[Stored data entries]
--- START ---

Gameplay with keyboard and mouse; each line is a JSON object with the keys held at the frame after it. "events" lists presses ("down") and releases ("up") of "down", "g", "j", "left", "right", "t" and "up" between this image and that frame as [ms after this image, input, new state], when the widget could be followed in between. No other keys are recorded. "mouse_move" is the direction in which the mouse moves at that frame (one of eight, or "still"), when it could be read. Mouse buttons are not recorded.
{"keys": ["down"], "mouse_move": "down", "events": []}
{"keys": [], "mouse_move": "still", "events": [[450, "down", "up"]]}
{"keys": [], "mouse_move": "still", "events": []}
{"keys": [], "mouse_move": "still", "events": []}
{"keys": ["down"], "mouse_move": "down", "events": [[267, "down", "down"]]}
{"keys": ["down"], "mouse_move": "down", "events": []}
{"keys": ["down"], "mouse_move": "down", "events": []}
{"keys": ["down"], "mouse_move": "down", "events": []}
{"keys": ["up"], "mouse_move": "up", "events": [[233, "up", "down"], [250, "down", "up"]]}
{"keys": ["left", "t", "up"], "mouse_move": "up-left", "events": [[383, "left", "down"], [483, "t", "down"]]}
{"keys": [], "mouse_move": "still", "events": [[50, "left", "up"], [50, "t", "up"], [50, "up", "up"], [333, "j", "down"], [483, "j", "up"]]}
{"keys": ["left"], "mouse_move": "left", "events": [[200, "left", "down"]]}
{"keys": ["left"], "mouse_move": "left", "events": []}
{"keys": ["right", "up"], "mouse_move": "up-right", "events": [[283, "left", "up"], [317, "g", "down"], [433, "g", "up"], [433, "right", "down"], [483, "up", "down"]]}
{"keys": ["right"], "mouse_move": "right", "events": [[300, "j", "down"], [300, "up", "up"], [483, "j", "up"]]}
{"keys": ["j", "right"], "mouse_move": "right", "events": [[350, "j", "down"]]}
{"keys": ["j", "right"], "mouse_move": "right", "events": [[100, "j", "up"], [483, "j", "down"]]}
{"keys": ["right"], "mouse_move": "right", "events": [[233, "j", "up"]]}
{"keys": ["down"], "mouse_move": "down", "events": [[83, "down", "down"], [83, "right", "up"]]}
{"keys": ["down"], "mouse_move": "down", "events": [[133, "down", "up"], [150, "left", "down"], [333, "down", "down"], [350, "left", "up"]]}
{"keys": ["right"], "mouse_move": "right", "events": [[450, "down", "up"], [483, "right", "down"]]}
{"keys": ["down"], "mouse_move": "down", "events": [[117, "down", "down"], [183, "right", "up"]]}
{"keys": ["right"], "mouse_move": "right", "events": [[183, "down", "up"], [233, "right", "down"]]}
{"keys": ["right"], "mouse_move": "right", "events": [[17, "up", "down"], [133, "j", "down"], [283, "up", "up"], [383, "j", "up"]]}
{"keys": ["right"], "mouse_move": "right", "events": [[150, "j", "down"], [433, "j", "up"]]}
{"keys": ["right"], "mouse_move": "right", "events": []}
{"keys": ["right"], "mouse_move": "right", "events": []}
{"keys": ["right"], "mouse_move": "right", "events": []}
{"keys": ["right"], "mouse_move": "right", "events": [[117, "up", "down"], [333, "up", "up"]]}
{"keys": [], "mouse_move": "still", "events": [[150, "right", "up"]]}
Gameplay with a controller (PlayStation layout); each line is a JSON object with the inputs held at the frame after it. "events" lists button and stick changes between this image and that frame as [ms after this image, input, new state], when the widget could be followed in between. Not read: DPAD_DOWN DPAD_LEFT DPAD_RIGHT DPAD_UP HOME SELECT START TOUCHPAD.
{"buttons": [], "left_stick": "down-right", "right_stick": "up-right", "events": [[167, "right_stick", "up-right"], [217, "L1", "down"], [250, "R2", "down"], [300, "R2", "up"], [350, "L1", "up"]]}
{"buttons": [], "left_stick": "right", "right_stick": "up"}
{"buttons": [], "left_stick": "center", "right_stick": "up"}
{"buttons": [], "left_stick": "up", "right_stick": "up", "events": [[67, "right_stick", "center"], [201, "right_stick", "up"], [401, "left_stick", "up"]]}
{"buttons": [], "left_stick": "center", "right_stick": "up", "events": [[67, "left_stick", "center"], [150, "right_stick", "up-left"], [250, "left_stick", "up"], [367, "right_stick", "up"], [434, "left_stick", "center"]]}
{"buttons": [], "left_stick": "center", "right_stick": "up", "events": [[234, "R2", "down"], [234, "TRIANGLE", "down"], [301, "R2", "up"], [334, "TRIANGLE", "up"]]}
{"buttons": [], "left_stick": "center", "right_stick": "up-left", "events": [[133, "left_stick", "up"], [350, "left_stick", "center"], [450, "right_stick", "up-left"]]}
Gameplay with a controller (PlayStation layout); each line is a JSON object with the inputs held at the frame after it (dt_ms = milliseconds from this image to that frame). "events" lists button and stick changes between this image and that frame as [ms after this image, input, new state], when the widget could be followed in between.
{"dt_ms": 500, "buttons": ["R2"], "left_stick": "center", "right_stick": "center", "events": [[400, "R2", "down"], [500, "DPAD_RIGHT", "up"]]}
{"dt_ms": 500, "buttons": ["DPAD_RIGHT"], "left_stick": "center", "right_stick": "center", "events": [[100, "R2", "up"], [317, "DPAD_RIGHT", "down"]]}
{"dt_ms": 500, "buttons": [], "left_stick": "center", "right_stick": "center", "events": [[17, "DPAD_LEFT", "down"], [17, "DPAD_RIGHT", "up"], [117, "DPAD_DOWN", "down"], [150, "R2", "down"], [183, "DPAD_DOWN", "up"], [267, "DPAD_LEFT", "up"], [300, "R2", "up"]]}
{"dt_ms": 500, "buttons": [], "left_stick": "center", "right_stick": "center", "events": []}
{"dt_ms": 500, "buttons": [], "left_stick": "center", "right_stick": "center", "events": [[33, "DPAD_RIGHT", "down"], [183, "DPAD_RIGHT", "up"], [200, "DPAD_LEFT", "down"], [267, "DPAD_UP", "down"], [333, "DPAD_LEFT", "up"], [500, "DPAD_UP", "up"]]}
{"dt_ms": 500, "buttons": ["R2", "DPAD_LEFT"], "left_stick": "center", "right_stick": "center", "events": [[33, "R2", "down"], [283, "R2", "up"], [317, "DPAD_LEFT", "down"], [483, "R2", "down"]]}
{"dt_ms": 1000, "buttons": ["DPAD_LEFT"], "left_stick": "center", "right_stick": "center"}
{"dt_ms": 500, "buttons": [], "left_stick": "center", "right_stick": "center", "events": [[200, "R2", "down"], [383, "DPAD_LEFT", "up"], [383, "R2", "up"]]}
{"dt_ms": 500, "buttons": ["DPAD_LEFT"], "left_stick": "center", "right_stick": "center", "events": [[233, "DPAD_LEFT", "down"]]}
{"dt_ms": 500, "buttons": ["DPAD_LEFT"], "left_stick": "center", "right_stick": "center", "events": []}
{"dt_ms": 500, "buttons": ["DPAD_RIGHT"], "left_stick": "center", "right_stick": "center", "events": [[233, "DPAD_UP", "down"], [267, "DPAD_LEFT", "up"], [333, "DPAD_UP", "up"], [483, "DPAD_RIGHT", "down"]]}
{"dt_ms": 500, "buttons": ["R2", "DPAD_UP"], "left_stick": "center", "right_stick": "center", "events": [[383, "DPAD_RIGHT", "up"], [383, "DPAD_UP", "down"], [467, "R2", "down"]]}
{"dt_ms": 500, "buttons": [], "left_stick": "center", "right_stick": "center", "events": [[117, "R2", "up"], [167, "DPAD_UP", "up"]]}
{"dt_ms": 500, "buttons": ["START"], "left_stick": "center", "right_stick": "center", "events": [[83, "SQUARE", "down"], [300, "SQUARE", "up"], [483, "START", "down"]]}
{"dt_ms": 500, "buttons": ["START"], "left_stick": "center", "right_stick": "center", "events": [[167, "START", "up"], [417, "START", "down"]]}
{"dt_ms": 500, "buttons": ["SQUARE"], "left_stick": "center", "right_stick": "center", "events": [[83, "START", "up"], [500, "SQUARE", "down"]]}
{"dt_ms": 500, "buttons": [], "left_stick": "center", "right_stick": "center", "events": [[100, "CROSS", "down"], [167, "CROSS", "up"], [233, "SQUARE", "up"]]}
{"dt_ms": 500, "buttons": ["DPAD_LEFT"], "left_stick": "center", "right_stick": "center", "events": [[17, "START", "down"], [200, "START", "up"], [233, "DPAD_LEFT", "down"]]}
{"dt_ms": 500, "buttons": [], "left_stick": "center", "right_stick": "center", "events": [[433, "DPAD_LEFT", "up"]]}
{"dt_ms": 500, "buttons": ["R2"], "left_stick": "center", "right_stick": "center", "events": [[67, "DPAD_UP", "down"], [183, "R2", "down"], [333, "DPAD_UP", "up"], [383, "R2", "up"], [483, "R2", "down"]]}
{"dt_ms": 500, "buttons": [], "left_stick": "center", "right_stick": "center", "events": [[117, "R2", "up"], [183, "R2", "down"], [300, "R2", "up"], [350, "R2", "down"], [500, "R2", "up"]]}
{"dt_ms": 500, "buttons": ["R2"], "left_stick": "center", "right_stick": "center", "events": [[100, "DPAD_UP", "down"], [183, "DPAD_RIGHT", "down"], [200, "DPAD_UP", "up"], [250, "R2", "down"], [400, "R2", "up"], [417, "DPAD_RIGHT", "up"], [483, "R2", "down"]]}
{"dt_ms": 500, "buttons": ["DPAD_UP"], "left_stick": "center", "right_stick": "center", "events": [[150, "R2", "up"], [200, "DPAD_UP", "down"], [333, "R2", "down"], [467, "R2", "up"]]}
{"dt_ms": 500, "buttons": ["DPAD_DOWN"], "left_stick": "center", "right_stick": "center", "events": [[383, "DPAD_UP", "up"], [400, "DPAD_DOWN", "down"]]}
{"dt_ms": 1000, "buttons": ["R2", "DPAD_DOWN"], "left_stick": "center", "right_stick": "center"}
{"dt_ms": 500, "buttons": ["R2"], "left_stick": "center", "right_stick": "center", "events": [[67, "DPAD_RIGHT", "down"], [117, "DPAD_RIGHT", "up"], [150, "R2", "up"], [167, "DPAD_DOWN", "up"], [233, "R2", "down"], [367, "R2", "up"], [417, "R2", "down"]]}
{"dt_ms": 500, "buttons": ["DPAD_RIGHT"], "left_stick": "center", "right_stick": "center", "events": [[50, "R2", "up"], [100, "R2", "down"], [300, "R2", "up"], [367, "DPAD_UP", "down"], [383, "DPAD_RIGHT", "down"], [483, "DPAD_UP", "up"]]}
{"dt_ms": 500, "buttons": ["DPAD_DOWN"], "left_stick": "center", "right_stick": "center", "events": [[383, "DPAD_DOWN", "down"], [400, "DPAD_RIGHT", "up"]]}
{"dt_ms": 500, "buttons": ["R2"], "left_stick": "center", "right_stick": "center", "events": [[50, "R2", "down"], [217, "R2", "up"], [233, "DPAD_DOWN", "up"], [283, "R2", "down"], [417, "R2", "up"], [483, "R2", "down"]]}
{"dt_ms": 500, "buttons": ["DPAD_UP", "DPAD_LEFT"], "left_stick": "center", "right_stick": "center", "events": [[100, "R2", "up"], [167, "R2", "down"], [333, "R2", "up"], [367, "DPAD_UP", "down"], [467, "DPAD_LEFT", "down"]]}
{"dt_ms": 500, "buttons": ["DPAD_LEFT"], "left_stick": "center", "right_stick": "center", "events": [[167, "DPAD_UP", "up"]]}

--- END ---

** Task details **
Look over the records above and copy each line that includes the string "read".

** Written solution **
Gameplay with keyboard and mouse; each line is a JSON object with the keys held at the frame after it. "events" lists presses ("down") and releases ("up") of "down", "g", "j", "left", "right", "t" and "up" between this image and that frame as [ms after this image, input, new state], when the widget could be followed in between. No other keys are recorded. "mouse_move" is the direction in which the mouse moves at that frame (one of eight, or "still"), when it could be read. Mouse buttons are not recorded.
Gameplay with a controller (PlayStation layout); each line is a JSON object with the inputs held at the frame after it. "events" lists button and stick changes between this image and that frame as [ms after this image, input, new state], when the widget could be followed in between. Not read: DPAD_DOWN DPAD_LEFT DPAD_RIGHT DPAD_UP HOME SELECT START TOUCHPAD.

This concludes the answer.